◆ **TEXT PASSAGE**
Artists Collective for Community Collaboration Microgrant
AC3 will create two art-building workshops for indigenous youth and their families. The work itself will focus on the lives and stories of missing or murdered indigenous women (MMIW) in Minnesota. The workshops will be co-hosted with Anishinaabe Academy (AA) and the Minnesota Indian Women’s Resource Center (MIWRC). At both events, students, their parents, and their siblings will be trained in silk screening production, will manufacture printed fabric and paper arts together, and will be educated in Native American history, culture, and contemporary experiences.
John Day (St. Paul, MN) – John Day was a part of the Why Treaties Matter selection team, is very familiar with MHC ways of working. He is American Indian.
Nanette Missaghi (Eden Prairie, MN) Nanette Missaghi was part of the community work group that developed the educator guides for Why Treaties Matter and instrumental with piloting the guides/exhibit in Eden Prairie schools. She is American Indian.

◆ **GIVEN DATA**
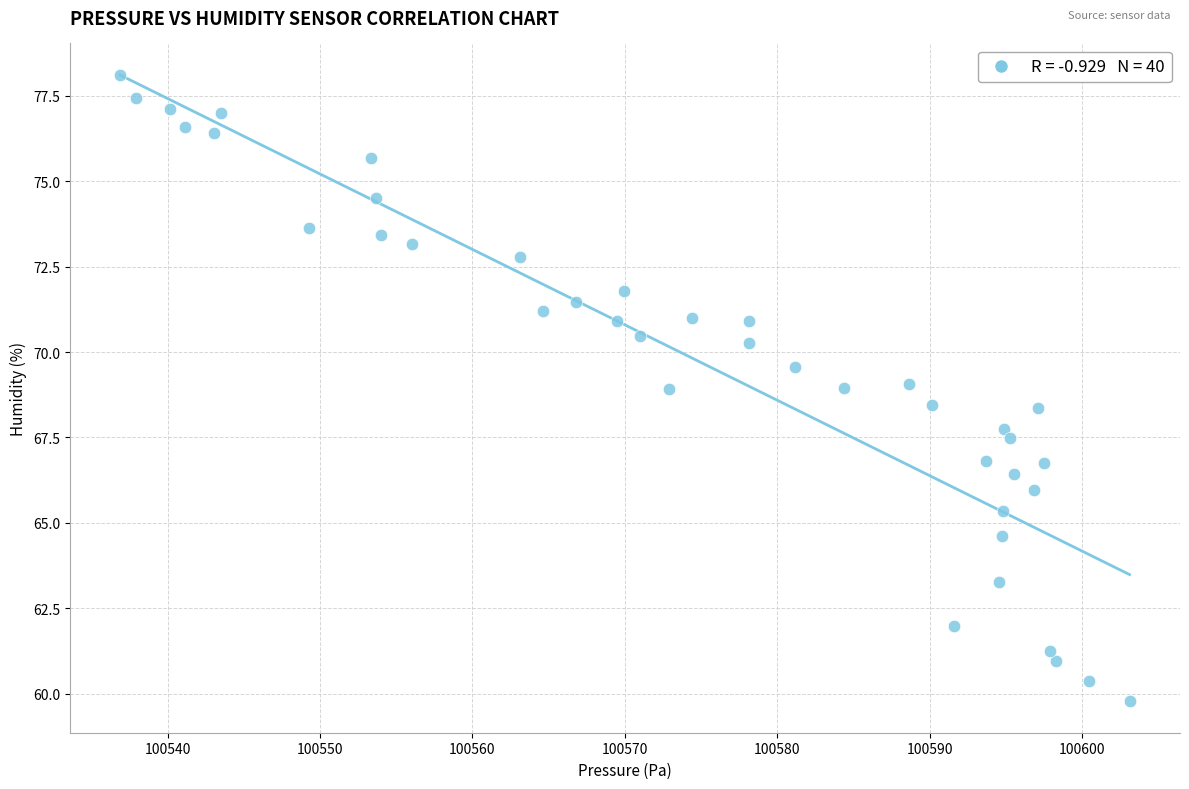

What is the range of Y values (max minus min)?

18.3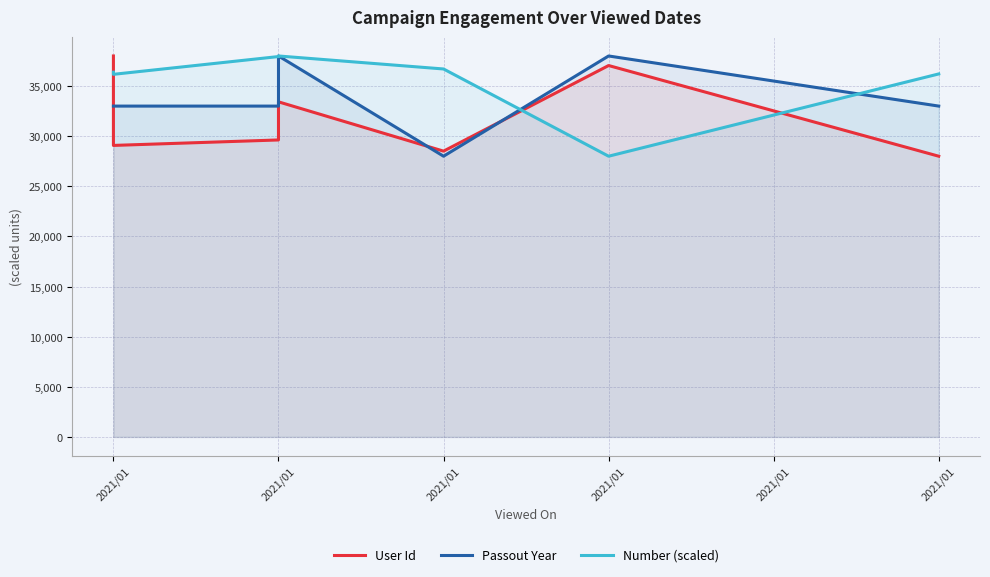

What is the label of the 3rd point from the left?

2021/01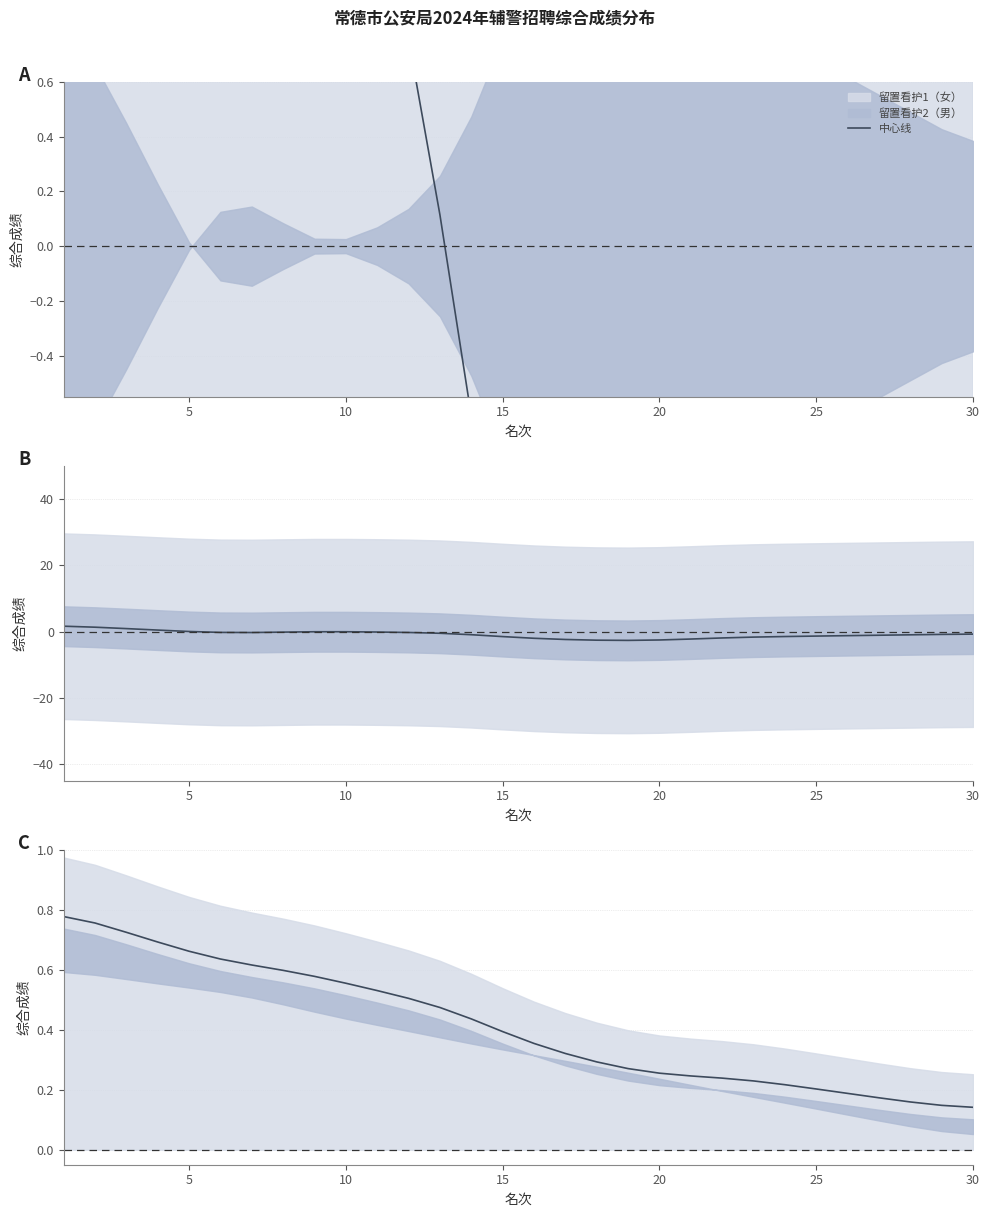

Reading left to right, extract all data points from this chart.

0.8	0.8	0.7	0.7	0.7	0.6	0.6	0.6	0.6	0.6	0.5	0.5	0.5	0.4	0.4	0.4	0.3	0.3	0.3	0.3	0.2	0.2	0.2	0.2	0.2	0.2	0.2	0.2	0.1	0.1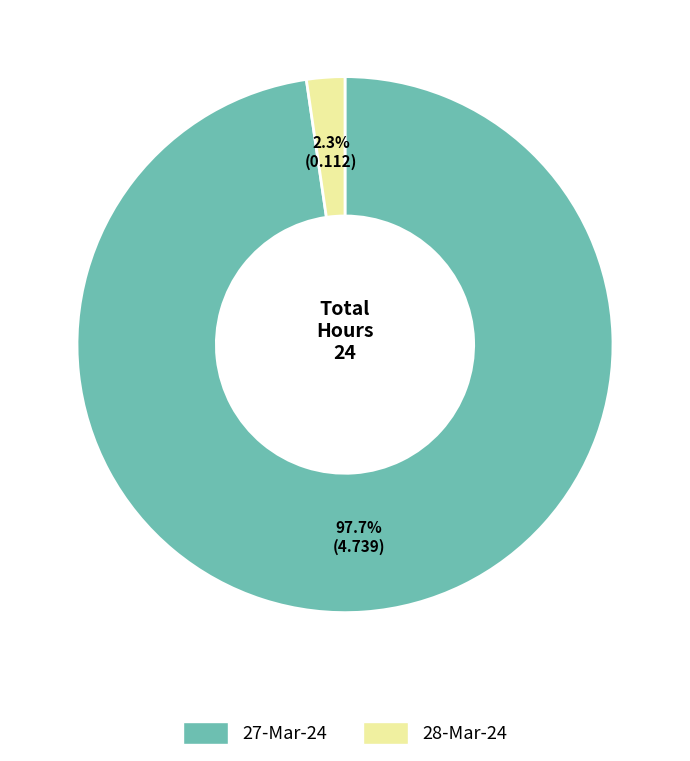

What portion of the pie excludes 27-Mar-24?

2.3%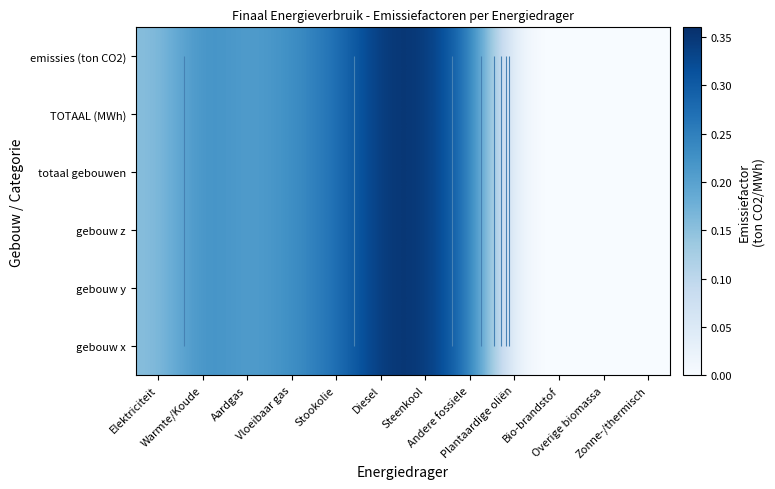

Which has a higher value, Stookolie or Plantaardige oliën?

Stookolie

◆ **INSTRUCTION**
Turn the paragraph of the microgrant description that begins "AC3 will create two art-building workshops" into a shorter bulleted list that keeps its main facts. Work only from the microgrant description, not the records.

◆ **RESULT FOR THIS TASK**
- AC3 will hold two art-building workshops for indigenous youth and their families.
- The art will focus on the lives and stories of missing or murdered indigenous women (MMIW) in Minnesota.
- Co-hosts: Anishinaabe Academy (AA) and the Minnesota Indian Women's Resource Center (MIWRC).
- At both events, students, parents, and siblings will train in silk screening and make printed fabric and paper arts together.
- Participants will also learn about Native American history, culture, and contemporary experiences.